The leaders of the USPD and KPD called for a general strike in Berlin on 7 January, and the subsequent strike attracted about 500,000 participants who surged into downtown Berlin. Within the strike, some of the participants organized a plan to oust the more moderate social democrat government and launch a communist revolution. Insurgents seized key buildings, which led to a standoff with the government. During the following two days, however, the strike leadership failed to resolve the classic dichotomy between militarized revolutionaries committed to a genuinely new society and reformists advocating deliberations with the government. Meanwhile, the strikers in the occupied quarter obtained weapons.
At the same time, some KPD leaders tried to persuade military regiments in Berlin, especially the People's Navy Division, the Volksmarinedivision, to join their side, however they mostly failed in this endeavour. The navy unit was not willing to support the armed revolt and declared themselves neutral, and the other regiments stationed in Berlin mostly remained loyal to the government.
On 8 January, the KPD resigned from the Revolutionary Committee after USPD representatives invited Ebert for talks. While these talks were taking place, the workers discovered a flyer published by Vorwärts entitled "Die Stunde der Abrechnung naht!" and about the Freikorps being hired to suppress the workers. Ebert had ordered his defense minister, Gustav Noske, to do so on 6 January. When the talks broke off, the Spartacist League then called on its members to engage in armed combat.

Attack by the Freikorps

On the same day, Ebert ordered 3,000 Freikorps soldiers to attack the Spartacists. These former soldiers still had weapons and military equipment from World War I, which gave them a formidable advantage. They quickly re-conquered the blocked streets and buildings and many of the insurgents surrendered. Between 156 and 196 insurgents and 17 Freikorps soldiers died during the fighting.

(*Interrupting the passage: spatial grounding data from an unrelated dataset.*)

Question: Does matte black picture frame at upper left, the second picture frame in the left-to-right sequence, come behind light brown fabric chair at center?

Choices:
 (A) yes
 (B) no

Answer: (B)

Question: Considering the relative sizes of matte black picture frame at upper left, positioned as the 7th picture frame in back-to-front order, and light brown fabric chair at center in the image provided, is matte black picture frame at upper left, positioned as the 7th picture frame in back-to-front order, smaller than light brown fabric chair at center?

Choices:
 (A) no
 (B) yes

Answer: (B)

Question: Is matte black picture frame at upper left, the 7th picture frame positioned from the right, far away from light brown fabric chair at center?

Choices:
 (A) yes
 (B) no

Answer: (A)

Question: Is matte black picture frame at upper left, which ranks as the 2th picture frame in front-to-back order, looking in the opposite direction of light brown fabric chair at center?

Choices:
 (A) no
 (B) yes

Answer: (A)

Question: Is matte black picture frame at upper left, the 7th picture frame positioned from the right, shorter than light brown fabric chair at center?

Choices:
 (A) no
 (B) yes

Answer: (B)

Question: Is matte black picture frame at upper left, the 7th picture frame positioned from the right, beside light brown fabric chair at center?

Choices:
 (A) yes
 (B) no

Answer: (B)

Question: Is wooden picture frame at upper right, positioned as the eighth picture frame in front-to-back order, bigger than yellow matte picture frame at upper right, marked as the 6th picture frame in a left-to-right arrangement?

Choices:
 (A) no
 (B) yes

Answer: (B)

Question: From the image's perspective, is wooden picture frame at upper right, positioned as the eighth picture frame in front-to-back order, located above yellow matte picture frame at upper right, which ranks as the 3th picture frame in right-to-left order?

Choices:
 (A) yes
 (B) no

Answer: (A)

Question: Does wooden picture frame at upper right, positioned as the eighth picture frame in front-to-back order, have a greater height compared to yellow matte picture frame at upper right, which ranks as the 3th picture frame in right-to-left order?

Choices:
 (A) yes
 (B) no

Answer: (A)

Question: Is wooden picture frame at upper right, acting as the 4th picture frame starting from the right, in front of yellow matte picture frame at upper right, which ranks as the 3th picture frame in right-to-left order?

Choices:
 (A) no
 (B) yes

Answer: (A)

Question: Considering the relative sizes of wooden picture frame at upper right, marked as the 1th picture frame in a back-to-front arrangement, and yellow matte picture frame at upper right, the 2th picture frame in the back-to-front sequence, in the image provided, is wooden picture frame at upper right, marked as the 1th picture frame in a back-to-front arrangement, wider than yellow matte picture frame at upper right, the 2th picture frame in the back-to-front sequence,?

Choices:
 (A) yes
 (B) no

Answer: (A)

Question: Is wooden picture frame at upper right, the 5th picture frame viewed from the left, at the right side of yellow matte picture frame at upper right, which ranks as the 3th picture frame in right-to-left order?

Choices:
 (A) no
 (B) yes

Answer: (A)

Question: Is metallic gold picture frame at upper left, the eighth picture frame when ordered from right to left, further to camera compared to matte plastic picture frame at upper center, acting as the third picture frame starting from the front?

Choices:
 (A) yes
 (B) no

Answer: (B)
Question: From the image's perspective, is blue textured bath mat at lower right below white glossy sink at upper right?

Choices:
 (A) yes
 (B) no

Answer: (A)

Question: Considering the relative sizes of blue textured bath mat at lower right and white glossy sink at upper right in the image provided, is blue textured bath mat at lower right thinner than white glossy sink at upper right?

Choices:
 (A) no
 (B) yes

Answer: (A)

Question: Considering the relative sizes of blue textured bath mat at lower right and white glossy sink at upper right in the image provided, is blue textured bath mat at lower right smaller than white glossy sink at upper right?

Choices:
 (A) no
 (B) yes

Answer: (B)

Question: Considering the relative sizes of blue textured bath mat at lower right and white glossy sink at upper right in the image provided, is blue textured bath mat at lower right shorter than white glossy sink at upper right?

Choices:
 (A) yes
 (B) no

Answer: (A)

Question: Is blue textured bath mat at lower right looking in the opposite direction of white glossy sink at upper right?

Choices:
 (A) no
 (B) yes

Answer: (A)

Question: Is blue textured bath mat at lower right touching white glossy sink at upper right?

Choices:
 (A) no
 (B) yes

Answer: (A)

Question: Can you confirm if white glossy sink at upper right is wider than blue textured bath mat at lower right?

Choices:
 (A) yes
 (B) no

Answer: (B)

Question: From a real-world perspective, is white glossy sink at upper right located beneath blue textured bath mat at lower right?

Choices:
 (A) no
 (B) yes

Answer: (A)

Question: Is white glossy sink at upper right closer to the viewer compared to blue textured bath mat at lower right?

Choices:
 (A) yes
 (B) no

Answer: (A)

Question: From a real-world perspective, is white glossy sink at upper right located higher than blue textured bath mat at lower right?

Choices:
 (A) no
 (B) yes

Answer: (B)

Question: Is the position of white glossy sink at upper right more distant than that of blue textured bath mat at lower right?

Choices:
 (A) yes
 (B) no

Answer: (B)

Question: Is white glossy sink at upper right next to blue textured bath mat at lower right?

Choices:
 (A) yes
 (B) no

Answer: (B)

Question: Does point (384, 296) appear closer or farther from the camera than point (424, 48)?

Execution of Luxemburg and Liebknecht

At 21:00 on 15 January, Luxemburg and Liebknecht were discovered in a Berlin-Wilmersdorf apartment by a citizen militia, arrested and brought over by car to the headquarters of the largest Freikorps unit, the heavily armed Garde-Kavallerie-Schützen-Division, at the Eden-Hotel. The division's first staff officer, Major Waldemar Pabst, had them questioned. He then called over the Marine-Squadron-Pflugk of torpedo boat captain Horst von Pflugk-Harttung, whom he ordered to transfer Liebknecht from the hotel to Moabit prison. Liebknecht was beaten up, driven to Tiergarten Park and executed at close range with three shots. The body was delivered as an unidentified man to a morgue.
Thirty minutes later, Luxemburg was brought through the hotel lobby, where a guard hit her twice in the head with his rifle butt. More soldiers and officers joined in beating her up. Luxemburg may already have been dead at this point. She was moved to a truck and shot once in the back of the head. Her body was thrown into the Landwehr Canal, where, despite searches by fire-brigade divers, it was not found till months later on 1 June.